Businessmen turn cautious in 2nd quarter

By Maricel E. Burgonio, Reporter

BUSINESSMEN turned more cautious in the second quarter due to concerns over a possible recession in the US, and higher prices of oil, food and other services, the Bangko Sentral ng Pilipinas (BSP) said.

In its latest round of the Business Expectation Survey, the BSP said business sentiment remained positive, but dipped to a two-and-a-half-year low of 12.6 percent.

“The number of respondents holding a positive view declined. This is the second consecutive quarter that the overall [index] has declined quarter on quarter and year-on-year,” BSP Deputy Gov. Diwa C. Guinigundo said.

Due to the drop in overall confidence, the country’s economic growth is expected to slow in the second quarter of the year, as the impact of the US contraction will be felt during the period, he said.

For the third quarter, the business outlook slightly improved to 16.6 percent, as exporters’ sentiment is seen strengthening with a confidence index of 33.3 percent. Importers however were less optimistic because of higher oil prices.

 ”All sectors posted positive confidence indices in the second quarter, except for wholesale and retail trade due [to the] expected slower demand brought [about] by concerns [over the] US recession,” Ma. Cyd Amador, BSP managing director for monetary policy, said.

The confidence indices for construction and services stood at 25.5 percent and 22.4 percent, respectively. Both sectors were the most upbeat, despite the drop in the indices from the previous quarter and year.

The decline in the sentiment of construction firms may signal that demand is cooling in the property market, the BSP said.

Respondents from industry and wholesale and retail trade sectors had lower indices of 9.1 percent and 5.4 percent, respectively, due to the continued rise in input costs such as fuel.

Meanwhile, credit conditions turned tighter, as the index dropped to 3 percent from 6.6 percent a quarter ago and 9 percent a year ago.

“They might be responding to credit access. Many business entities do not rely on bank credit but tap the bond and equity markets and their mother companies abroad,” Guinigundo said.

Respondents also expect favorable operations this year but with modest expansion activities and employment generation.

Only 23.1 percent of the firms surveyed indicated plans to expand in the third quarter from 37.8 percent in the last quarter.
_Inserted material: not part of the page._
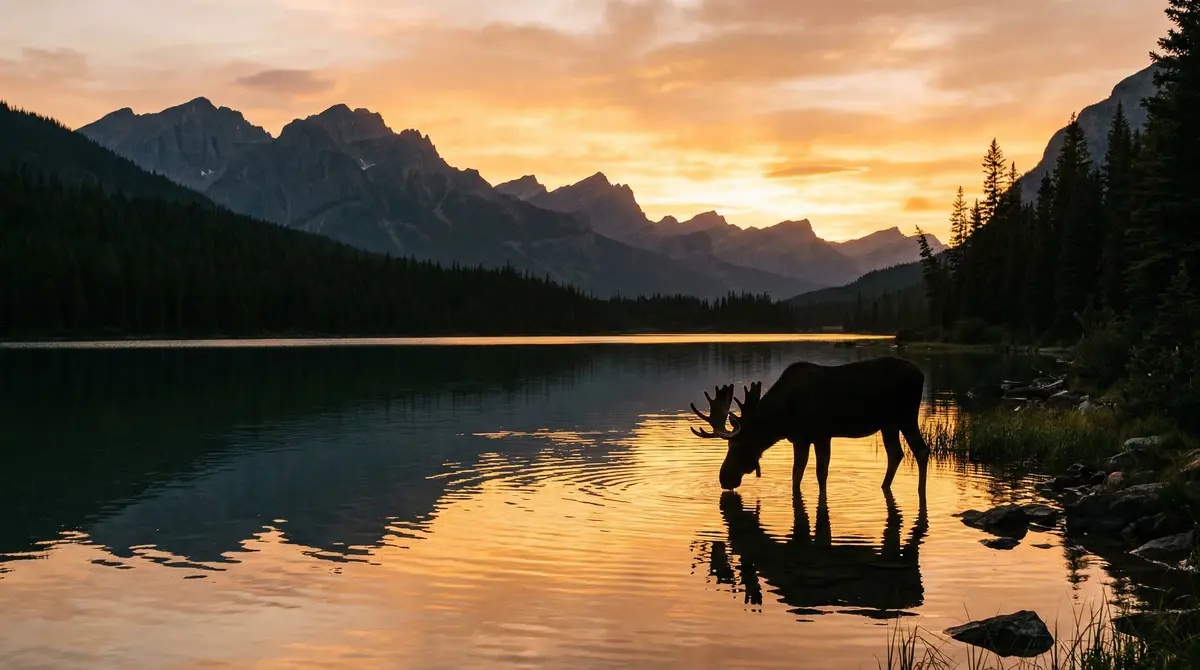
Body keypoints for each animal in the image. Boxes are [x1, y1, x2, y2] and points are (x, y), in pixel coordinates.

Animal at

The employment outlook for construction and services however remains favorable.

The peso is expected to stay strong in the second quarter but would weaken in the third quarter while inflation is seen to accelerate until the third quarter. “Surely there will be negative consequences [on the peso], but it will provide some respite to exporters and overseas Filipinos,” Guinigundo said.

Respondents expect interest rates to rise further until September this year driven by high oil prices and inflation.

The inflation rate went up to a three-year high of 8.4 percent last month from 6.4 percent in March.

By type of business, the survey polled 1,258 large companies and small and medium enterprises nationwide with a response rate of 71.4 percent mainly from industry, wholesale and retail trade, and services sectors.